- **Apply what you read**:
**1)** Transcribe the passage of the Abot crawler thread from "If (Not (crawledPage.HttpWebResponse" to "CrawlFailed(e.CrawledPage.ToString, NoContent)".
**2)** Answer these questions from the Abot crawler thread, one line each:
(a) Which programming language is the original poster using?
(b) What did the answerer use to see that the response actually did come?
(c) Which configuration setting does the answer recommend raising?

START Source document

2

I am using vb.net and have a handful of URLs that refuse to be crawled. I would really like to detect when a crawl returns a null response, but seem to be having a problem figuring out HOW.

Code:

Public Sub crawler_ProcessPageCrawlCompleted(sender As Object, e As PageCrawlCompletedArgs)

    pageNumber += 1
    Try

        Dim crawledPage As CrawledPage = e.CrawledPage


        If (Not (crawledPage.HttpWebResponse Is Nothing) And Not (crawledPage.WebException Is Nothing)) Or crawledPage.HttpWebResponse.StatusCode <> HttpStatusCode.OK Then
            CrawlFailed(e.CrawledPage.ToString, Failed)
        Else

            If String.IsNullOrEmpty(crawledPage.Content.Text) Then
                CrawlFailed(e.CrawledPage.ToString, NoContent)
            Else
                StoreContent(e)
            End If

        End If


    Catch ex As Exception
        RichTextBox1.AppendText(e.CrawledPage.ToString & " - " & ex.Message & vbCrLf)
    End Try

End Sub

I put in the Catch-Try to capture that exception, but I would really rather capture it in my CrawlFailed subroutine to do something with that URL.

I have tried to figure out how to use GetResponseStream and Stream.Null, but can't seem to figure out how to detect an empty stream :( I'm just missing something, but I've googled all over the place and the best I can find is this thread: crawledPage.HttpWebResponse is null in Abot.

However - that doesn't really explain HOW to detect and code against the result.

Community
  • 1
  • 1
Andrew
  • 437
  • 7
  • 18
  • `GetResponseStream and Stream.Null`? Do you mean this issue (http://stackoverflow.com/questions/22921555/check-null-for-httpwebresponse)? You don't need to check for Stream.Null and doing so accomplishes nothing. Also, HTTP does not recognize a "null" response but you can detect an empty stream by reading from it or possibly by using the Length property. – usr Nov 08 '16 at 13:38
  • I did read through that, although I just now saw your final analysis on it. Since I'm using Abot, I'm not quite sure how I detect whatever it is giving me as an output, then? I'm sure I'm missing something out of your response @usr, maybe you can help me understand? – Andrew Nov 08 '16 at 14:34
  • I don't know anything about Abot but if `crawledPage.HttpWebResponse` is of type `HttpWebResponse` then my answer applies. Just read from that stream to obtain the content and possibly find it empty. If you can't make that work post the reading code. – usr Nov 08 '16 at 14:35

1 Answers1

1

I had the same issue (dotnet core), with a fiddler session I could see the response actually did come. But I also saw it took a long time for the site to return result.

Try setting config.HttpRequestTimeoutInSeconds to a higher value. It resolved my issues.

André
  • 750
  • 11
  • 24

END Source document
START Source information

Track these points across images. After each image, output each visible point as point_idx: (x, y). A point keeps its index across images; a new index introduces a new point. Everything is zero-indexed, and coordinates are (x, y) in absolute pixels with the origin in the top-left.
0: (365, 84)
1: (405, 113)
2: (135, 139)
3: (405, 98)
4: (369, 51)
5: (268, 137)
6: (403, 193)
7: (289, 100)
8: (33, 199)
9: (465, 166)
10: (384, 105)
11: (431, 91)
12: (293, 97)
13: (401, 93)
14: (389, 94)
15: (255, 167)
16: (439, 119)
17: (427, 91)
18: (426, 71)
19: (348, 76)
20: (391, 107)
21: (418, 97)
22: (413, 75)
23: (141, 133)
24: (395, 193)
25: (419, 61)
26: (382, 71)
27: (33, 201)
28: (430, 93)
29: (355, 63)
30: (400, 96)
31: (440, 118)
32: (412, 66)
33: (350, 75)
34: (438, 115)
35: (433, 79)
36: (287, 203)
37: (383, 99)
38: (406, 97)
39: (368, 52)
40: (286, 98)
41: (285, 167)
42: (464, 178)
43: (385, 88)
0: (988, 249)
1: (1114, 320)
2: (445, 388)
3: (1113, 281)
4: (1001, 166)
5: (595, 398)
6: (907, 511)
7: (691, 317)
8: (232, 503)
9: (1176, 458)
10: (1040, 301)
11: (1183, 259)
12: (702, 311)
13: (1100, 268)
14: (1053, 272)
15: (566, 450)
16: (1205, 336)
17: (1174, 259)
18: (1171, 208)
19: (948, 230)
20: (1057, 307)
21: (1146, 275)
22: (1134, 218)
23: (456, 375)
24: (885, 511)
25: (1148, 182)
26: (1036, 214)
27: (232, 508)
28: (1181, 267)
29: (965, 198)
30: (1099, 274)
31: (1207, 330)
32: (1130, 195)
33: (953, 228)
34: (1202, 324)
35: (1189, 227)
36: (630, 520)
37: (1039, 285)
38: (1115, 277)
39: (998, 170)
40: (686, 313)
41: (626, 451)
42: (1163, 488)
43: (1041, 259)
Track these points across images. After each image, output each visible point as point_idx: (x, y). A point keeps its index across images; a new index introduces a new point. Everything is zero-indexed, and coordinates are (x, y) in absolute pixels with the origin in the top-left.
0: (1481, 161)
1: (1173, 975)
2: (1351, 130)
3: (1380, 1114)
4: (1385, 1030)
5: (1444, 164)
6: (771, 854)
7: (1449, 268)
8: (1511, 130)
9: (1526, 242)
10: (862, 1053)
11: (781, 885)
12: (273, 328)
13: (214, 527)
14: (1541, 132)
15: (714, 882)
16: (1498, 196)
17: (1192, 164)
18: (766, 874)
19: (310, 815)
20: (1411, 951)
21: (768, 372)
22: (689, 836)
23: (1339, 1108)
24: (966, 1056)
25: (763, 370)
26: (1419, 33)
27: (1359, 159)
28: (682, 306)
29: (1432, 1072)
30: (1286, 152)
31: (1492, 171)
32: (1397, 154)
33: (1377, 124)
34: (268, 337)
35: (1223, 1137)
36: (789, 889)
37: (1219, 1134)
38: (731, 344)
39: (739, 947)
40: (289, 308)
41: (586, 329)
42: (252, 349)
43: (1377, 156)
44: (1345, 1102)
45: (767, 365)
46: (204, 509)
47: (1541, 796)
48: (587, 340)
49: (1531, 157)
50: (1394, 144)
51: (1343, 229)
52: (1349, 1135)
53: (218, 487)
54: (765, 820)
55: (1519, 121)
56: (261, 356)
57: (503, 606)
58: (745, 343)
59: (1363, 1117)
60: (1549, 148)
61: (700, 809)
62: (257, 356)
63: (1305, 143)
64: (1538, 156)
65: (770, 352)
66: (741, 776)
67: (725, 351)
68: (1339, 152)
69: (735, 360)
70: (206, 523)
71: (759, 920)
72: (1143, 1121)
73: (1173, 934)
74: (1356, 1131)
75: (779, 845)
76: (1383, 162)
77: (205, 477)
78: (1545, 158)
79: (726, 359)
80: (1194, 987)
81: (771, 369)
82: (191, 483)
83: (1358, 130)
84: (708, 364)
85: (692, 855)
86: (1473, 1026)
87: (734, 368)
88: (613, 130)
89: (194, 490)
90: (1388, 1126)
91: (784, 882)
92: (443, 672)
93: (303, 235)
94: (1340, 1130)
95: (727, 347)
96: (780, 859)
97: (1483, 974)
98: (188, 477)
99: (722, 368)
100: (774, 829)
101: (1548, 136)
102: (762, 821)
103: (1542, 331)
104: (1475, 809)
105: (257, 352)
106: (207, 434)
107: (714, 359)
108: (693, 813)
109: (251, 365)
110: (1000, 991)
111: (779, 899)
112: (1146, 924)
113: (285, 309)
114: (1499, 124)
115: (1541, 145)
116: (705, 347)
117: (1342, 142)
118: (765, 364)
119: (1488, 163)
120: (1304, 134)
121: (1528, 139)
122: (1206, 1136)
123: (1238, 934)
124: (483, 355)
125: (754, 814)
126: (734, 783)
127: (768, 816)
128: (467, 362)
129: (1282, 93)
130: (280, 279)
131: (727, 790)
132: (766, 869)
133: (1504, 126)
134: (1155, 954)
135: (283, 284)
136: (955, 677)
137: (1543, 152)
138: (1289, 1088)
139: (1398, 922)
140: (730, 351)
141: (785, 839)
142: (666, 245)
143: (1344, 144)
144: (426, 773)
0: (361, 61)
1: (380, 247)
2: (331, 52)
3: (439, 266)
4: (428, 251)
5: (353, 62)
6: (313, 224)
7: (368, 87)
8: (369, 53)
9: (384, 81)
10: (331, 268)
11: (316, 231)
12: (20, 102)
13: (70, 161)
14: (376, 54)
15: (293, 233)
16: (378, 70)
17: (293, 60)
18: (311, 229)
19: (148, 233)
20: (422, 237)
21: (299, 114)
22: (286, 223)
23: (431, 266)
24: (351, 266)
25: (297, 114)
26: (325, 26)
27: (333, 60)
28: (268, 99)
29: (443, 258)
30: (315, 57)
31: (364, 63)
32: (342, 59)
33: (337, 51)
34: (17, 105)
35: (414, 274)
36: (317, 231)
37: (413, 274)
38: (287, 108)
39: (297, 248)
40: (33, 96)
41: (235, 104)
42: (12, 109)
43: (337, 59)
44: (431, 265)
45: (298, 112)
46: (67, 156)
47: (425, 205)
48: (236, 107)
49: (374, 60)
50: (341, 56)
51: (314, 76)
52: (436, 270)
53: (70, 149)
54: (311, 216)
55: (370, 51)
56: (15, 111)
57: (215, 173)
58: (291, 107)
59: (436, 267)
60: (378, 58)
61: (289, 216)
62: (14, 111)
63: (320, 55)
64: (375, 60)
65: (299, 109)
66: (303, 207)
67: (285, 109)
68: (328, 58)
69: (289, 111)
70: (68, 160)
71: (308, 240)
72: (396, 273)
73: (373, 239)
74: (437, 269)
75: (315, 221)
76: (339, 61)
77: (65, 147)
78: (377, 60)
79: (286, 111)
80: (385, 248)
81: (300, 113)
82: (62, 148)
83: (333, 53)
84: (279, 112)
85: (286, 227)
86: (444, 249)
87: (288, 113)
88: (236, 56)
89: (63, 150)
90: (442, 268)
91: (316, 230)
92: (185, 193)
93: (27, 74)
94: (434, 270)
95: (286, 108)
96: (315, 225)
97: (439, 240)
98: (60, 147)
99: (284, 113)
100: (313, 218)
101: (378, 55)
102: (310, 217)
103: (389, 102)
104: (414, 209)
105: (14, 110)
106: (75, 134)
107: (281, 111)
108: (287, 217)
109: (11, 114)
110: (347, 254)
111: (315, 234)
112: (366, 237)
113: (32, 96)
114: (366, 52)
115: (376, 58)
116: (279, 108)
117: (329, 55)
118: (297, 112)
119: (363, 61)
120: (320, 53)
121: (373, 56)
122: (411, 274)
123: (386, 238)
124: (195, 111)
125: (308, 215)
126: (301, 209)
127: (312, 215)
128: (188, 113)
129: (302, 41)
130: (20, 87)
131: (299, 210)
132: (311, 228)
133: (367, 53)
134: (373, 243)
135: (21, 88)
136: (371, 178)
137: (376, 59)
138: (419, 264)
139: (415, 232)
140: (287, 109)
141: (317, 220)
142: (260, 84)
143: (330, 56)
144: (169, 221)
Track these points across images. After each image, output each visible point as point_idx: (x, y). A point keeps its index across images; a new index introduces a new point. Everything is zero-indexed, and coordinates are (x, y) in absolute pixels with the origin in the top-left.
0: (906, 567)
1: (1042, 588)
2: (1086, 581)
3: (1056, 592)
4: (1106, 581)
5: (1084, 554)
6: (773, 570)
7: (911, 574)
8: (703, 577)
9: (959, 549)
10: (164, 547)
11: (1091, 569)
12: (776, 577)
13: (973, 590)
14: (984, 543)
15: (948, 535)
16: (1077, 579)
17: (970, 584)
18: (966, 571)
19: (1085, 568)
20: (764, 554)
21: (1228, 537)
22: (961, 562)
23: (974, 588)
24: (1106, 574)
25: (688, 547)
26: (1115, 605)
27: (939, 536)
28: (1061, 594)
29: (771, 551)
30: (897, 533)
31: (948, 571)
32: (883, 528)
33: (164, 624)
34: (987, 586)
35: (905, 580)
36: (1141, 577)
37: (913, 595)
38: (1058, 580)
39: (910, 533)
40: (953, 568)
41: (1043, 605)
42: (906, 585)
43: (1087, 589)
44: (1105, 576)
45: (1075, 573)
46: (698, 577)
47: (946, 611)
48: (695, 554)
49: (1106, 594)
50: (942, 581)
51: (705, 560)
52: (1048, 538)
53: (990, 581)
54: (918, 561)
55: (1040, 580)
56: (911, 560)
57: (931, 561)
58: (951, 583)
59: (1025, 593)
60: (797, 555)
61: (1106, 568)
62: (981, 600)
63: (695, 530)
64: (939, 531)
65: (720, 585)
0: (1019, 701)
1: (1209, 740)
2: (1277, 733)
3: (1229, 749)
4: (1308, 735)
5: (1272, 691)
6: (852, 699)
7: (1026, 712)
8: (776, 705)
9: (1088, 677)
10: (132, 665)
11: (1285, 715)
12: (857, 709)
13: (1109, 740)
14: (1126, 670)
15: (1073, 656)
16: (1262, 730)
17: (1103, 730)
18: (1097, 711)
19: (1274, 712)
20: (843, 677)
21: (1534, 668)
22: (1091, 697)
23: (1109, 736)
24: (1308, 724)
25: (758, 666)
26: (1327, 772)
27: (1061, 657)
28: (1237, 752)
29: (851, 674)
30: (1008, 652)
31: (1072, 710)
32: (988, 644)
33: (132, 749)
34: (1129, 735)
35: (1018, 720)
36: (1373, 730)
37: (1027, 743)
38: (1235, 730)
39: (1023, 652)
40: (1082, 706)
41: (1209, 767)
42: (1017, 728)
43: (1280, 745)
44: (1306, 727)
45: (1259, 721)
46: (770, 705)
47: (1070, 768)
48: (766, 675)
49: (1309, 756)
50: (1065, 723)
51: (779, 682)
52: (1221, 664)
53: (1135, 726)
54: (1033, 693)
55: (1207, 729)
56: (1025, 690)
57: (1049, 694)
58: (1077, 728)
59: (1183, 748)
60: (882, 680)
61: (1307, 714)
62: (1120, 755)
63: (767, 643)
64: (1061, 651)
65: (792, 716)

END Source information

- **Task-by-task solutions**:
**1)**
If (Not (crawledPage.HttpWebResponse Is Nothing) And Not (crawledPage.WebException Is Nothing)) Or crawledPage.HttpWebResponse.StatusCode <> HttpStatusCode.OK Then
            CrawlFailed(e.CrawledPage.ToString, Failed)
        Else

            If String.IsNullOrEmpty(crawledPage.Content.Text) Then
                CrawlFailed(e.CrawledPage.ToString, NoContent)

**2)**
(a) vb.net
(b) A fiddler session
(c) config.HttpRequestTimeoutInSeconds